Wednesday, February 14, 2007

The Ferris Wheel

George Washington Ferris, the inventor of the Ferris wheel, was born on this day in 1859 in Galesburg, Illinois.

Ferris was a bridge and tunnel engineer who designed and built the first Ferris wheel for the World's Columbian Exposition in Chicago in 1893, a 264-foot pair of concentric wheels from which 36 pendulum passenger cars (with a total capacity of 2,160 riders) were hung, connected to a 45-ton axle -- the largest piece of steel forged up to that time -- powered by two 1,000-horsepower engines and supported by two 140-foot towers. His inspiration was the water wheels he had seen in the mining district of western Nevada, which delivered water in tiny buckets to troughs for the mining mules and horses.

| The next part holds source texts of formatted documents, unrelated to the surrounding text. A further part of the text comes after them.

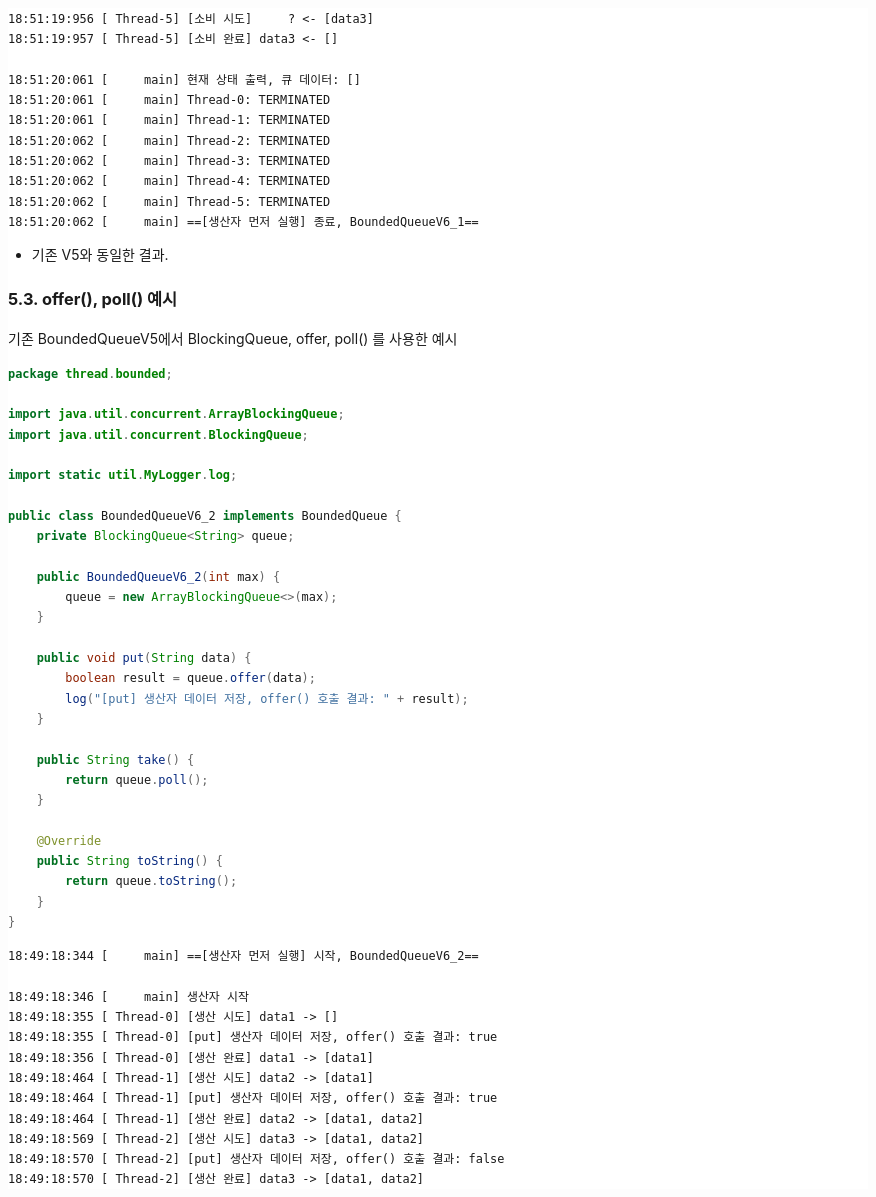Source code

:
 ```
18:51:19:956 [ Thread-5] [소비 시도]     ? <- [data3]
18:51:19:957 [ Thread-5] [소비 완료] data3 <- []

18:51:20:061 [     main] 현재 상태 출력, 큐 데이터: []
18:51:20:061 [     main] Thread-0: TERMINATED
18:51:20:061 [     main] Thread-1: TERMINATED
18:51:20:062 [     main] Thread-2: TERMINATED
18:51:20:062 [     main] Thread-3: TERMINATED
18:51:20:062 [     main] Thread-4: TERMINATED
18:51:20:062 [     main] Thread-5: TERMINATED
18:51:20:062 [     main] ==[생산자 먼저 실행] 종료, BoundedQueueV6_1==
```

* 기존 V5와 동일한 결과.



### 5.3. offer(), poll() 예시

기존 BoundedQueueV5에서 BlockingQueue, offer, poll() 를 사용한 예시

```java
package thread.bounded;

import java.util.concurrent.ArrayBlockingQueue;
import java.util.concurrent.BlockingQueue;

import static util.MyLogger.log;

public class BoundedQueueV6_2 implements BoundedQueue {
    private BlockingQueue<String> queue;

    public BoundedQueueV6_2(int max) {
        queue = new ArrayBlockingQueue<>(max);
    }

    public void put(String data) {
        boolean result = queue.offer(data);
        log("[put] 생산자 데이터 저장, offer() 호출 결과: " + result);
    }

    public String take() {
        return queue.poll();
    }

    @Override
    public String toString() {
        return queue.toString();
    }
}
```

```
18:49:18:344 [     main] ==[생산자 먼저 실행] 시작, BoundedQueueV6_2==

18:49:18:346 [     main] 생산자 시작
18:49:18:355 [ Thread-0] [생산 시도] data1 -> []
18:49:18:355 [ Thread-0] [put] 생산자 데이터 저장, offer() 호출 결과: true
18:49:18:356 [ Thread-0] [생산 완료] data1 -> [data1]
18:49:18:464 [ Thread-1] [생산 시도] data2 -> [data1]
18:49:18:464 [ Thread-1] [put] 생산자 데이터 저장, offer() 호출 결과: true
18:49:18:464 [ Thread-1] [생산 완료] data2 -> [data1, data2]
18:49:18:569 [ Thread-2] [생산 시도] data3 -> [data1, data2]
18:49:18:570 [ Thread-2] [put] 생산자 데이터 저장, offer() 호출 결과: false
18:49:18:570 [ Thread-2] [생산 완료] data3 -> [data1, data2]

```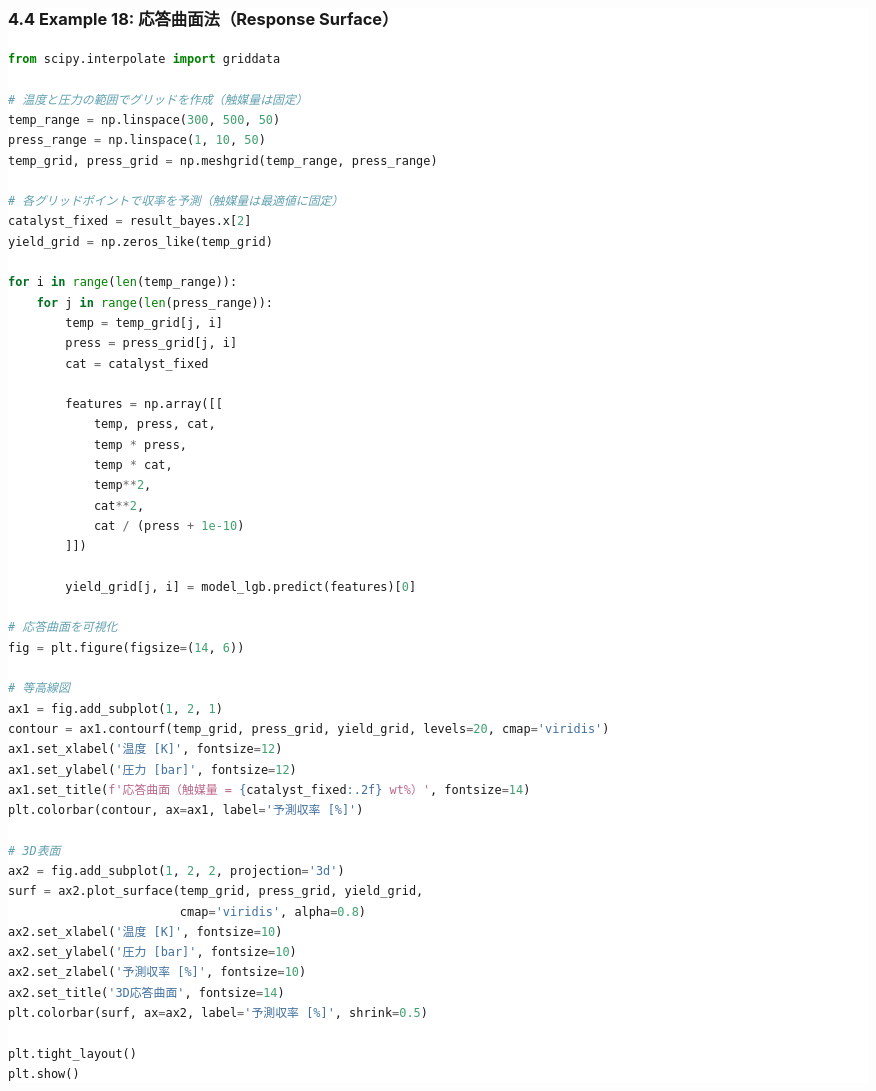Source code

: ### 4.4 Example 18: 応答曲面法（Response Surface）

```python
from scipy.interpolate import griddata

# 温度と圧力の範囲でグリッドを作成（触媒量は固定）
temp_range = np.linspace(300, 500, 50)
press_range = np.linspace(1, 10, 50)
temp_grid, press_grid = np.meshgrid(temp_range, press_range)

# 各グリッドポイントで収率を予測（触媒量は最適値に固定）
catalyst_fixed = result_bayes.x[2]
yield_grid = np.zeros_like(temp_grid)

for i in range(len(temp_range)):
    for j in range(len(press_range)):
        temp = temp_grid[j, i]
        press = press_grid[j, i]
        cat = catalyst_fixed

        features = np.array([[
            temp, press, cat,
            temp * press,
            temp * cat,
            temp**2,
            cat**2,
            cat / (press + 1e-10)
        ]])

        yield_grid[j, i] = model_lgb.predict(features)[0]

# 応答曲面を可視化
fig = plt.figure(figsize=(14, 6))

# 等高線図
ax1 = fig.add_subplot(1, 2, 1)
contour = ax1.contourf(temp_grid, press_grid, yield_grid, levels=20, cmap='viridis')
ax1.set_xlabel('温度 [K]', fontsize=12)
ax1.set_ylabel('圧力 [bar]', fontsize=12)
ax1.set_title(f'応答曲面（触媒量 = {catalyst_fixed:.2f} wt%）', fontsize=14)
plt.colorbar(contour, ax=ax1, label='予測収率 [%]')

# 3D表面
ax2 = fig.add_subplot(1, 2, 2, projection='3d')
surf = ax2.plot_surface(temp_grid, press_grid, yield_grid,
                        cmap='viridis', alpha=0.8)
ax2.set_xlabel('温度 [K]', fontsize=10)
ax2.set_ylabel('圧力 [bar]', fontsize=10)
ax2.set_zlabel('予測収率 [%]', fontsize=10)
ax2.set_title('3D応答曲面', fontsize=14)
plt.colorbar(surf, ax=ax2, label='予測収率 [%]', shrink=0.5)

plt.tight_layout()
plt.show()
```
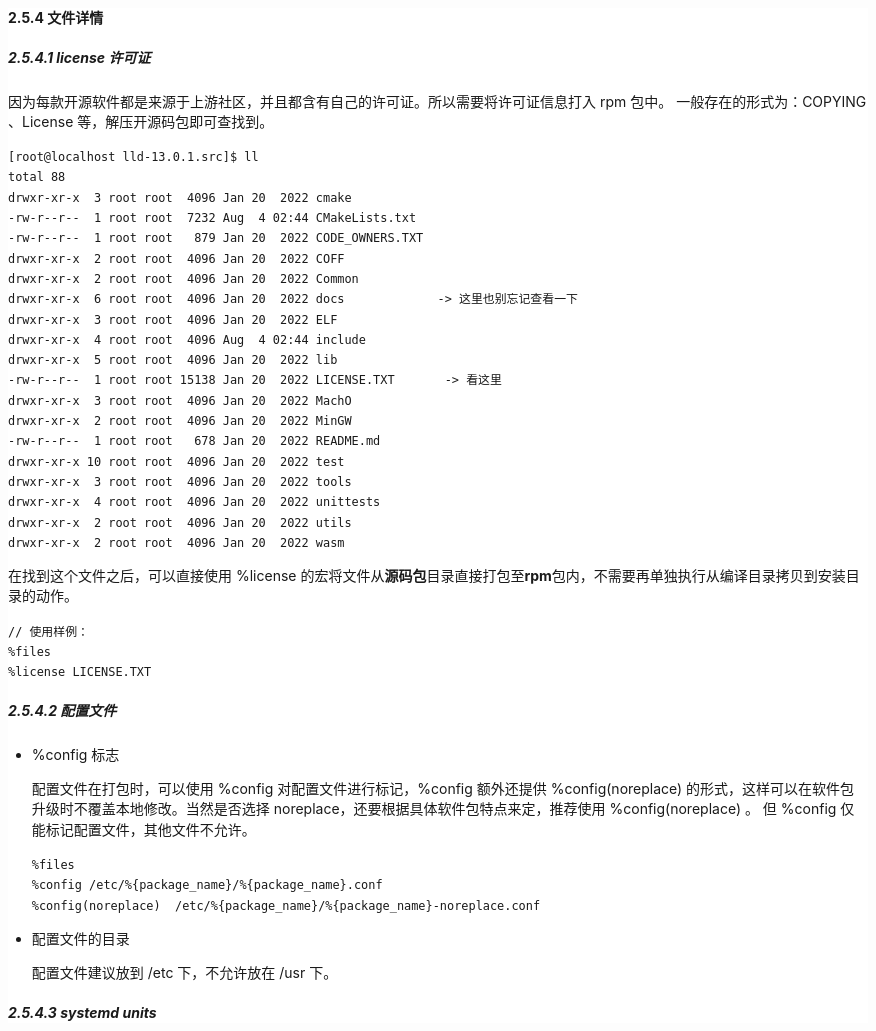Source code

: #### 2.5.4 文件详情
##### 2.5.4.1 license 许可证
因为每款开源软件都是来源于上游社区，并且都含有自己的许可证。所以需要将许可证信息打入 rpm 包中。
一般存在的形式为：COPYING 、License 等，解压开源码包即可查找到。
```
[root@localhost lld-13.0.1.src]$ ll
total 88
drwxr-xr-x  3 root root  4096 Jan 20  2022 cmake
-rw-r--r--  1 root root  7232 Aug  4 02:44 CMakeLists.txt
-rw-r--r--  1 root root   879 Jan 20  2022 CODE_OWNERS.TXT
drwxr-xr-x  2 root root  4096 Jan 20  2022 COFF
drwxr-xr-x  2 root root  4096 Jan 20  2022 Common
drwxr-xr-x  6 root root  4096 Jan 20  2022 docs             -> 这里也别忘记查看一下
drwxr-xr-x  3 root root  4096 Jan 20  2022 ELF
drwxr-xr-x  4 root root  4096 Aug  4 02:44 include
drwxr-xr-x  5 root root  4096 Jan 20  2022 lib
-rw-r--r--  1 root root 15138 Jan 20  2022 LICENSE.TXT       -> 看这里
drwxr-xr-x  3 root root  4096 Jan 20  2022 MachO
drwxr-xr-x  2 root root  4096 Jan 20  2022 MinGW
-rw-r--r--  1 root root   678 Jan 20  2022 README.md
drwxr-xr-x 10 root root  4096 Jan 20  2022 test
drwxr-xr-x  3 root root  4096 Jan 20  2022 tools
drwxr-xr-x  4 root root  4096 Jan 20  2022 unittests
drwxr-xr-x  2 root root  4096 Jan 20  2022 utils
drwxr-xr-x  2 root root  4096 Jan 20  2022 wasm
```

在找到这个文件之后，可以直接使用 %license 的宏将文件从**源码包**目录直接打包至**rpm**包内，不需要再单独执行从编译目录拷贝到安装目录的动作。

```
// 使用样例：
%files
%license LICENSE.TXT
```

##### 2.5.4.2 配置文件

- %config  标志

   配置文件在打包时，可以使用 %config 对配置文件进行标记，%config 额外还提供 %config(noreplace) 的形式，这样可以在软件包升级时不覆盖本地修改。当然是否选择 noreplace，还要根据具体软件包特点来定，推荐使用 %config(noreplace) 。
   但 %config 仅能标记配置文件，其他文件不允许。

   ```
   %files
   %config /etc/%{package_name}/%{package_name}.conf
   %config(noreplace)  /etc/%{package_name}/%{package_name}-noreplace.conf
   ```

- 配置文件的目录

   配置文件建议放到 /etc 下，不允许放在 /usr 下。

##### 2.5.4.3 systemd units
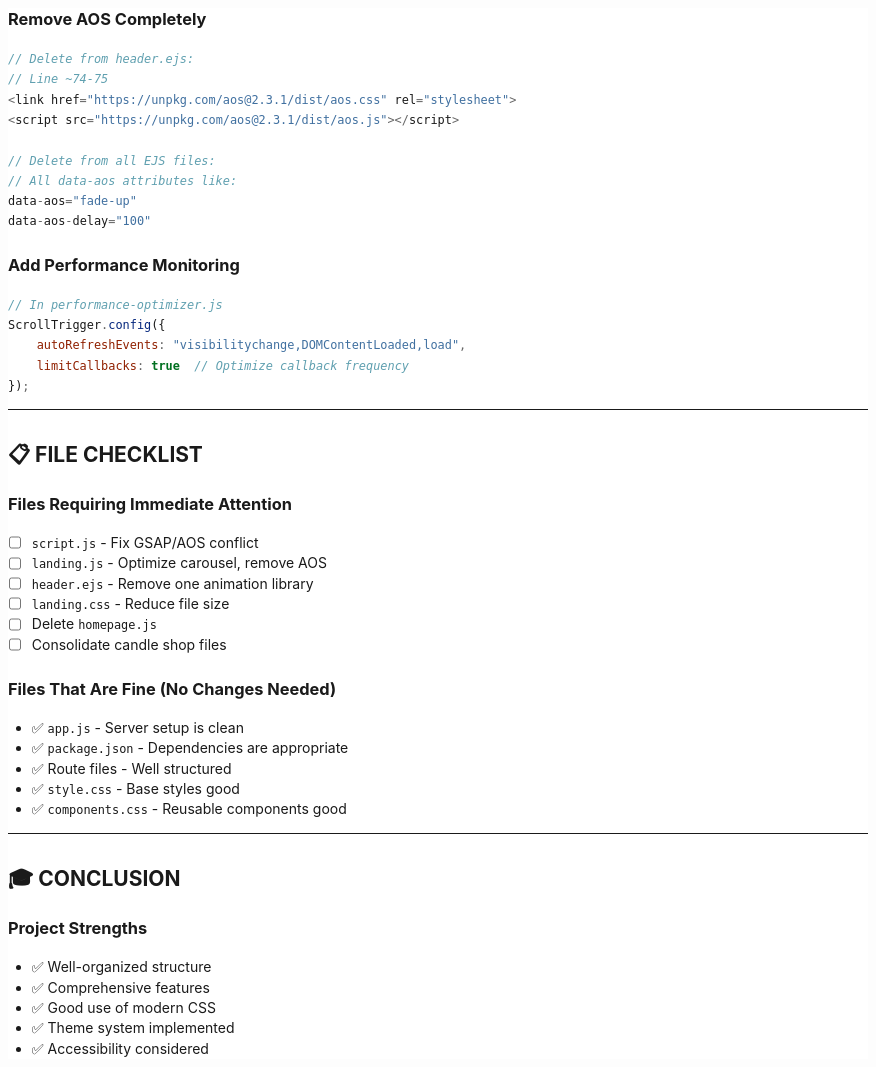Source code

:### Remove AOS Completely
```javascript
// Delete from header.ejs:
// Line ~74-75
<link href="https://unpkg.com/aos@2.3.1/dist/aos.css" rel="stylesheet">
<script src="https://unpkg.com/aos@2.3.1/dist/aos.js"></script>

// Delete from all EJS files:
// All data-aos attributes like:
data-aos="fade-up" 
data-aos-delay="100"
```

### Add Performance Monitoring
```javascript
// In performance-optimizer.js
ScrollTrigger.config({
    autoRefreshEvents: "visibilitychange,DOMContentLoaded,load",
    limitCallbacks: true  // Optimize callback frequency
});
```

---

## 📋 FILE CHECKLIST

### Files Requiring Immediate Attention
- [ ] `script.js` - Fix GSAP/AOS conflict
- [ ] `landing.js` - Optimize carousel, remove AOS
- [ ] `header.ejs` - Remove one animation library
- [ ] `landing.css` - Reduce file size
- [ ] Delete `homepage.js`
- [ ] Consolidate candle shop files

### Files That Are Fine (No Changes Needed)
- ✅ `app.js` - Server setup is clean
- ✅ `package.json` - Dependencies are appropriate
- ✅ Route files - Well structured
- ✅ `style.css` - Base styles good
- ✅ `components.css` - Reusable components good

---

## 🎓 CONCLUSION

### Project Strengths
- ✅ Well-organized structure
- ✅ Comprehensive features
- ✅ Good use of modern CSS
- ✅ Theme system implemented
- ✅ Accessibility considered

The wheel captured the imagination of the world, and the $350,000 it cost to build was recouped within the first few days of its opening on June 21, 1893. William Dean Howells, for one, called it "incomparably vast" -- but ultimately dismissed it as "a money-making contrivance." It was indeed that: it grossed $726,805.50, and it hinted at the fun that could be produced by modern technology.

Ferris rebuffed several offers for the rights to his invention, tried his hand for awhile at running his own amusement park, and died broke and suffering from depression in a Pittsburgh hospital on November 22, 1896. The original Ferris wheel changed hands several times and ultimately made its way to St. Louis, where it was demolished in 1906.